There’s even a bit of a connection to Egyptian Liquid Stone. Earlier I’d speculated on the potential to make a poured stone via high alkaline treated silicates and sand. This article confirms some of the silicon chemistry that ought to be involved as it looks at how silicon is mobilized from rock into the diet:
Silicon (Si) is a non-metallic element with an atomic weight of 28. It is the second most abundant element in the Earth’s crust at 28 wt %, (19, 20) but it is rarely found in its elemental form due to its great affinity for oxygen, forming silica and silicates, which at 92%, are the most common minerals. Quartz (12%) and the aluminosilicates, plagioclase (39%) and alkaline feldspar (12%) are the most prevalent silicates (21). These are present in igneous and sedimentary rocks and soil minerals and are highly stable structures that are not readily broken down except with extensive weathering. Thus natural levels of soluble (available) silica are low. Chemical and biological (plants, algae and lichens) weathering, however, releases silicon from these stable minerals, increasing its bioavailability. Dissolution of Si, from soil minerals in water results in the formation, by hydrolysis, of soluble silica species. Below pH 9, and at a total Si concentration below 2 mM, silicon is present predominately as Si(OH)4 the most stable specie at low Si concentration. This monomeric form of silica, ‘monomeric silica’, is water soluble and a weak acid (pKa of 9.6), thus also referred to as ‘monosilicic acid’ or ‘orthosilicic acid’ (22). At neutral pH, this tetrahedral, uncharged (i.e. neutral) species is relatively inert, but does undergo condensation reactions (polymerisation) to form larger silica (polysilicic acid) species, especially at Si concentrations > 2-3 mM. Indeed, only in very dilute solutions, it is suggested, that the monomer will be found in its pure form, as often the dimer [(HO)3Si-O-Si(OH)3] is also present (but never > 2%), even in solutions greatly below 2 mM Si (22, 22).

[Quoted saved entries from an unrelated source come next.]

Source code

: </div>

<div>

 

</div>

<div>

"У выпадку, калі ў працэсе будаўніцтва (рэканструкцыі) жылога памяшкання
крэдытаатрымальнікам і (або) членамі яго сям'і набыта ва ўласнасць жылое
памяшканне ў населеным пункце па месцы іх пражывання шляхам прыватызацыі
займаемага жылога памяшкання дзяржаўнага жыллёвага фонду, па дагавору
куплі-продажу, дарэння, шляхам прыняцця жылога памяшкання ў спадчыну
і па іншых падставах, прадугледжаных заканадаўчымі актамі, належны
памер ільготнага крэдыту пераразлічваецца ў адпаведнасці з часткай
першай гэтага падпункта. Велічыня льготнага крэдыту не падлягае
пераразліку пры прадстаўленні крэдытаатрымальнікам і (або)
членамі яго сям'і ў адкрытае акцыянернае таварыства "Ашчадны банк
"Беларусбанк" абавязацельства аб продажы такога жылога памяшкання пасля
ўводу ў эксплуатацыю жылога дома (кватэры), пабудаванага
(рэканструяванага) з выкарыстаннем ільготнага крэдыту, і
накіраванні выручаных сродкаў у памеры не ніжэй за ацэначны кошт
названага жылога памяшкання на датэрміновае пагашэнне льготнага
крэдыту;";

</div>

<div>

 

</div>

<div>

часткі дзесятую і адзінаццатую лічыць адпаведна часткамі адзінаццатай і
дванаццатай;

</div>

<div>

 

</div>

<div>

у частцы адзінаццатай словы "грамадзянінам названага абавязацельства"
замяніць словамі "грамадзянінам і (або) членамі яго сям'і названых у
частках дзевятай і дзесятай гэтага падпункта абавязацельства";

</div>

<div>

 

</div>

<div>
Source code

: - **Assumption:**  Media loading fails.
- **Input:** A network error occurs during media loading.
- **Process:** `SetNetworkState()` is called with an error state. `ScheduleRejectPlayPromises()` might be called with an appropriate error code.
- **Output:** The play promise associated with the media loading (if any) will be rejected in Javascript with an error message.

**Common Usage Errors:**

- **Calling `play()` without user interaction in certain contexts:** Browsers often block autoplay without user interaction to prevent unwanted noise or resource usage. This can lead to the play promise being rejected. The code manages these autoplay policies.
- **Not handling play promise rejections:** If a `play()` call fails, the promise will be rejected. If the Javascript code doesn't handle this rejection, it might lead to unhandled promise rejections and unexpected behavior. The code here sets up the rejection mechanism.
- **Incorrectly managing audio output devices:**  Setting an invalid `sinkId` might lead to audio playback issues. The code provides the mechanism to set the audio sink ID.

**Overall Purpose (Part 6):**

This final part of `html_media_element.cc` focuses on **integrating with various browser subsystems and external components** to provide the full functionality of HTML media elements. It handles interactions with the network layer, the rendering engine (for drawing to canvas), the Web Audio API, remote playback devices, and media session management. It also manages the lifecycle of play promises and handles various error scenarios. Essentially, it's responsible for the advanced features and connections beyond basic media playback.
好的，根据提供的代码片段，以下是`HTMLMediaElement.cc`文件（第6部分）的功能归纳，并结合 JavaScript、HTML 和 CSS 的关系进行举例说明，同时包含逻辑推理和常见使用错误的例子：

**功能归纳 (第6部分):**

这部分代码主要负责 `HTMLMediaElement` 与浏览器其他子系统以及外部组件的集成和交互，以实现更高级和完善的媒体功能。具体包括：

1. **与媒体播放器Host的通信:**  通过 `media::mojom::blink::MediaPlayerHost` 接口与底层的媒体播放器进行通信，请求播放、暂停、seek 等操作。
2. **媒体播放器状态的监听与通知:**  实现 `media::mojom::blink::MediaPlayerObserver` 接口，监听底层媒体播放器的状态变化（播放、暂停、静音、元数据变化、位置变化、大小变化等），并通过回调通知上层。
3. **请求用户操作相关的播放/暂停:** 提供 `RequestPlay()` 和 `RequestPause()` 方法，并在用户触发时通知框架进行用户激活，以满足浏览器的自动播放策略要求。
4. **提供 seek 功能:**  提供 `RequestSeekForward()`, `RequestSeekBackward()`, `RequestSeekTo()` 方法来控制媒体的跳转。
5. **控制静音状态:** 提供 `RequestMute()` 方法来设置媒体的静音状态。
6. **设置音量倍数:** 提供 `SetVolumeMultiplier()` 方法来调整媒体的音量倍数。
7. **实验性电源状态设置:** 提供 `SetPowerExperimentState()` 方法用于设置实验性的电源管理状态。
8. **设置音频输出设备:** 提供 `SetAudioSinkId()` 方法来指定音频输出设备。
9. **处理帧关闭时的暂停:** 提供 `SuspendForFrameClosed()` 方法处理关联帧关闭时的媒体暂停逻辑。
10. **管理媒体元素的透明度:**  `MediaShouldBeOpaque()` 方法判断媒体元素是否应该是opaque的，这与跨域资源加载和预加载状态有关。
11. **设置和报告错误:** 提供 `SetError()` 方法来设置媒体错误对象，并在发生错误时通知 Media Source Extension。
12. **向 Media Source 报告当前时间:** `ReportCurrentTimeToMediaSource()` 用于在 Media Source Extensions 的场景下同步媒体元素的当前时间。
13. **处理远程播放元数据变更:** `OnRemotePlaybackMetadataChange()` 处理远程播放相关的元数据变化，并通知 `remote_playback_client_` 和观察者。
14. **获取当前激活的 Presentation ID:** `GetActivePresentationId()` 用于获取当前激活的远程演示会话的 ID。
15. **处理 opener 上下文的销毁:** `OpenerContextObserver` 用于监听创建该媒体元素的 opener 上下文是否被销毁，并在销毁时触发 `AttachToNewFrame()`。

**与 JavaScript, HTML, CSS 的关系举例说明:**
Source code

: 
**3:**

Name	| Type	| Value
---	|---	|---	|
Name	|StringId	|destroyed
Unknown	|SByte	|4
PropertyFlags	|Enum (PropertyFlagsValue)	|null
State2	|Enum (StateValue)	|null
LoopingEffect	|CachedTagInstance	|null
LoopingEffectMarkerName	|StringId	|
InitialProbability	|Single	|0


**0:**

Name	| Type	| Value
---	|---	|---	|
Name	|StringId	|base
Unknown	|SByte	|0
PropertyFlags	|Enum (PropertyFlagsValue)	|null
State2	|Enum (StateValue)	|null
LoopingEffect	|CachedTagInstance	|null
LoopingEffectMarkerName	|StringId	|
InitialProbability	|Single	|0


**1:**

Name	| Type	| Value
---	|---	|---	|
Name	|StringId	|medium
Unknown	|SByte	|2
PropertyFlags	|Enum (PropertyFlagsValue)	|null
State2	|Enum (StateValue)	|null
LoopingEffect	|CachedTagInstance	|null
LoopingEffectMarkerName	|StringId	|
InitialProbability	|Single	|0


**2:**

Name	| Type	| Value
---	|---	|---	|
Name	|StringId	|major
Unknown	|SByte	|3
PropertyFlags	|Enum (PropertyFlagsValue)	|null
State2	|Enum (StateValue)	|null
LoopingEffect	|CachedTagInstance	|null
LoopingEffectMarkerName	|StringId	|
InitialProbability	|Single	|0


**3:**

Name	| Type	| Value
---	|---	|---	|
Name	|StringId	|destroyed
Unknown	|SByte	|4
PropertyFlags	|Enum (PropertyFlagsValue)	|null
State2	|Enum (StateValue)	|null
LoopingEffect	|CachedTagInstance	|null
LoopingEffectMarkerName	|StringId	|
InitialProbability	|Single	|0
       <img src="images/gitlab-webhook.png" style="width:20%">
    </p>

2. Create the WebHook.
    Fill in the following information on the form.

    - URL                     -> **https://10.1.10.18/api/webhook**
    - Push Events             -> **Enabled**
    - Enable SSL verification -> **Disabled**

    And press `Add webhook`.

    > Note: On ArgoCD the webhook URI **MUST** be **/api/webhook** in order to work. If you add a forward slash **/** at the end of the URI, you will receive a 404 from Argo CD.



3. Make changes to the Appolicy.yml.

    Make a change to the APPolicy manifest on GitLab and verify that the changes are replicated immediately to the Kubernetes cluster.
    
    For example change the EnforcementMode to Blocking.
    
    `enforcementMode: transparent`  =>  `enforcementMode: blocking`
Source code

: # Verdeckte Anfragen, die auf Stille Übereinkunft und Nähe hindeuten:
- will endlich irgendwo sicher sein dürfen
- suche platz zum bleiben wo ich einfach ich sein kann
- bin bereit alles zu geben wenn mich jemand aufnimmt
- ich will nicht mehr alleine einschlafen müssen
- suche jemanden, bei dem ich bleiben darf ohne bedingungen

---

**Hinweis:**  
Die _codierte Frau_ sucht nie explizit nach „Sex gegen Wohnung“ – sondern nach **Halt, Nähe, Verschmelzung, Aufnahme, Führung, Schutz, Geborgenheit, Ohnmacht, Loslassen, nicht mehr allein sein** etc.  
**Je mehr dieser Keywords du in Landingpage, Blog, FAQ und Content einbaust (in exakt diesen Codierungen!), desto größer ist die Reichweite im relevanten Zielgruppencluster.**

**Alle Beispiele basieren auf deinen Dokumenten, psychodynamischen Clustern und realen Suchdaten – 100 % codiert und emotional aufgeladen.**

Above 2 mM Si, Si(OH)4 undergoes polymerization to form small oligomers (linear and cyclic trimers and tetramers or cyclic decamers) and, at concentration much above 2 mM, small colloidal species will also be present, which upon aggregation will eventually results in the formation of an amorphous precipitate, which at neutral pH (pH 6-7) is a gel (20, 22-24). Thus polymerisation of Si(OH)4 reduces its solubility and hence bioavailability.
All of which implies that a silicate sand, treated with highly alkaline solution, ought to form some soluble silicon compounds; then ‘polymerize’ some silicate back between the sand grains when allowed to dry and neutralize the pH.
Silicon looks to me like a very under appreciated element. We tend to think of it as part of rocks and electronics, but not much else. It really is much more than that. We need it to grow and live.
Given the impact on collagen and bones, it may well be that the silicon in beer justifies calling it ‘healthful’. (The article notes that no such high silicon level is found in wine or distilled spirits).
Could it be that the Egyptians, treating beer as medicinal and making giant structures out of what some folks claim is poured stones; and with a burial inscription on a great architect’s tomb claiming he new the secret of liquid stone; could they have just known more about silicon and it’s uses than we do?
Earlier I’d done a bit of an overview of silicon in life:
But that was more directed a things like diatoms and bamboo. Turns out we need to think of it as a food and medicine, as well as a structural material.